The Therac-25 — the Software Bug That Radiated Patients to Death
When Atomic Energy of Canada Limited (AECL) shipped the Therac-25 medical linear accelerator at the start of the 1980s, it marketed a machine whose safety the manufacturer had quietly relocated from steel to software — and the gap between that promise and the harm was eventually measured in carbonized tissue and dead patients. Earlier models, the Therac-6 and Therac-20, had retained electromechanical interlocks: physical hardware that mechanically blocked the high-power photon beam unless the beam-spreading and flattening apparatus was correctly in place. The Therac-25 deleted those interlocks to cut cost and add flexibility, trusting reused, single-author, unreviewed control code to keep the two beam modes — low-current electron and ~100x-stronger raw photon — from being confused. They were confused. Between June 1985 and January 1987, six patients received massive overdoses; at least three died.
The lethal mechanism was a race condition, not a melodrama. If an operator at the VT-100 terminal entered the prescription, then within roughly eight seconds used the cursor to edit the beam mode from X-ray to electron and pressed Enter, a fast typist could outrun the software’s set-up routine. The machine’s internal state and its physical hardware fell out of sync: the console believed it was delivering a safe electron dose while the accelerator fired an unattenuated photon beam with no spreader in place — a needle of radiation on the order of 15,000 to 25,000 rad against a prescription of roughly 200. A second, independent defect — a one-byte counter that overflowed to zero exactly when an operator hit a particular timing — could disable a safety check entirely. Both bugs were dormant most of the time, which is precisely why they were so dangerous.

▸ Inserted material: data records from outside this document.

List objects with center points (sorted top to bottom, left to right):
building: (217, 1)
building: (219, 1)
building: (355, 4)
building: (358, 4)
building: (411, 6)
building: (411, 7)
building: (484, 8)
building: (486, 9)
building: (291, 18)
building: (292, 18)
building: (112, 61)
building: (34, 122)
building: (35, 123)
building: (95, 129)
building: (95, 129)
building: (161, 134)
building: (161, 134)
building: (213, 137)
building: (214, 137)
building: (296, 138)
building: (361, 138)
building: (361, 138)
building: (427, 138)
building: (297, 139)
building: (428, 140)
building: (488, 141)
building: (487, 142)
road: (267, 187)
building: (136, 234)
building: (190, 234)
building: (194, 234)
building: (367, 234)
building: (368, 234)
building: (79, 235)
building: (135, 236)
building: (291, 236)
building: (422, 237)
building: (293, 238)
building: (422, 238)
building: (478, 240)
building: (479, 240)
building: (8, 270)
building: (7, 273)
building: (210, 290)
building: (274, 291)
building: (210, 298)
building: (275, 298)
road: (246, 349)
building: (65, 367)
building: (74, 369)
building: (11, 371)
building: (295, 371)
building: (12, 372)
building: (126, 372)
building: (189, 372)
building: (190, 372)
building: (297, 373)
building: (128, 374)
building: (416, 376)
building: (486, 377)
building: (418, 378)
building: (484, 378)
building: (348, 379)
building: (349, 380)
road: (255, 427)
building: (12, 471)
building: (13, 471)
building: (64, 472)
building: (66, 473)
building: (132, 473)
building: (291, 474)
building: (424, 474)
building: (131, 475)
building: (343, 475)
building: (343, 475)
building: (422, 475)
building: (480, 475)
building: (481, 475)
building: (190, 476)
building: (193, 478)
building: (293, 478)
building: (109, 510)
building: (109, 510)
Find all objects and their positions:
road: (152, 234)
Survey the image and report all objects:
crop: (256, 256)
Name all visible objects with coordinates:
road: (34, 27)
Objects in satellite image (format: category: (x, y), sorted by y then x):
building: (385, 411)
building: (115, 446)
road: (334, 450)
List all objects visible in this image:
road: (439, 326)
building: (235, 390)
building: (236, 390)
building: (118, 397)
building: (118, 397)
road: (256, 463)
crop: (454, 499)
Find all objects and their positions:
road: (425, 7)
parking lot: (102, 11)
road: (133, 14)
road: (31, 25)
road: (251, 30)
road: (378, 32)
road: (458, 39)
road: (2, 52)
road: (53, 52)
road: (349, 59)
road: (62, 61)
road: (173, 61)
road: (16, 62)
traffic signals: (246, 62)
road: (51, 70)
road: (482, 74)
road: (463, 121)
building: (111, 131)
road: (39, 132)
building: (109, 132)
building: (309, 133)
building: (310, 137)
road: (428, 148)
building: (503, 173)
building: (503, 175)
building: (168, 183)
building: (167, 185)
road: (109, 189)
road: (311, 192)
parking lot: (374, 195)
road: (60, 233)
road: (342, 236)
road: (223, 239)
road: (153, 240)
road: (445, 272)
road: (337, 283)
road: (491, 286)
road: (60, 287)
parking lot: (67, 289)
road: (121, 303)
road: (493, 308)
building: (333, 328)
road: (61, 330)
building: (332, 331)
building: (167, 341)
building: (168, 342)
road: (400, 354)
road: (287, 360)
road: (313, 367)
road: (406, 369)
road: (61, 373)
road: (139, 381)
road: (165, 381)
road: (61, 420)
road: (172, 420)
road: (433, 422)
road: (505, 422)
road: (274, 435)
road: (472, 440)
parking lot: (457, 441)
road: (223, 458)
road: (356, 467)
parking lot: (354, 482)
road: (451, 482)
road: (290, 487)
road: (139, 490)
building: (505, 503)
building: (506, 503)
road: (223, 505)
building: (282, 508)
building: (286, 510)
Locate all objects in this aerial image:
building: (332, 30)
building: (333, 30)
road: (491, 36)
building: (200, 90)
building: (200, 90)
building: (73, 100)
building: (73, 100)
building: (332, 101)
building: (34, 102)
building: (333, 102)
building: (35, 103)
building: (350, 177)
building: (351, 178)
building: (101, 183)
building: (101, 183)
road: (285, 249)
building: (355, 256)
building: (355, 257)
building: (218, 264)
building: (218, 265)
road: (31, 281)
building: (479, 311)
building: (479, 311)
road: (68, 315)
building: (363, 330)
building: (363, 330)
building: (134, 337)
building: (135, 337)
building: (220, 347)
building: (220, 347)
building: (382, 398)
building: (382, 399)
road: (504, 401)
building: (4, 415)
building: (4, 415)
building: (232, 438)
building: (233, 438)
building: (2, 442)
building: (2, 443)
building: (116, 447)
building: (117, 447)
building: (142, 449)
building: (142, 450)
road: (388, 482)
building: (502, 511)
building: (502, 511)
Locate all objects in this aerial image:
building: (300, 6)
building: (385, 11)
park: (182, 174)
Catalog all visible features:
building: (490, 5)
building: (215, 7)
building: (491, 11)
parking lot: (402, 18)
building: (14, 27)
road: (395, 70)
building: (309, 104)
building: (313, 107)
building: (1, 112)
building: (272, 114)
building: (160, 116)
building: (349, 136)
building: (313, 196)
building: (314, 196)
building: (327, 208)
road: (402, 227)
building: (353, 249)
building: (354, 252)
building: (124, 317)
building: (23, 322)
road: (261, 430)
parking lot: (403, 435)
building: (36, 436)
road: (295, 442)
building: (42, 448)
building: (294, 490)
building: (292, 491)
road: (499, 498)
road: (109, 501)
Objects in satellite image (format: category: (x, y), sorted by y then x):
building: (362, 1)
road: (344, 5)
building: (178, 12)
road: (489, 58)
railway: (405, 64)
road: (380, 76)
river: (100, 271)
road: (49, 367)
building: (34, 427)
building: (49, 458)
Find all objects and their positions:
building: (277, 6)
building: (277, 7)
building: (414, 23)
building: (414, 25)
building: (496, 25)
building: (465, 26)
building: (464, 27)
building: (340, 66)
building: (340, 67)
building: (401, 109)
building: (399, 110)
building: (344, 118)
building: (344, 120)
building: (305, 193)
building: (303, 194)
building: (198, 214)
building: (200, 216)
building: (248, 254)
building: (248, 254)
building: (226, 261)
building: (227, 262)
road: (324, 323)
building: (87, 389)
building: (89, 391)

For nineteen months AECL insisted the machine could not overdose. After the first injuries the company told hospitals the Therac-25 was incapable of the harm being reported, and could not reproduce the fault in its own facility because its engineers did not type the way an experienced therapist did. The reckoning came not from AECL but from a Tyler, Texas medical physicist, Fritz Hager, who painstakingly reproduced the malfunction, and from the U.S. Food and Drug Administration, which on May 2, 1986 declared the Therac-25 defective under the Radiation Control for Health and Safety Act and required corrective action plans before the machines could resume routine use. The case became — through Nancy Leveson and Clark Turner’s 1993 IEEE Computer investigation — the founding text of software-safety engineering: the canonical proof that a computer can be a murder weapon when its makers treat code as inherently safer than the hardware it replaced.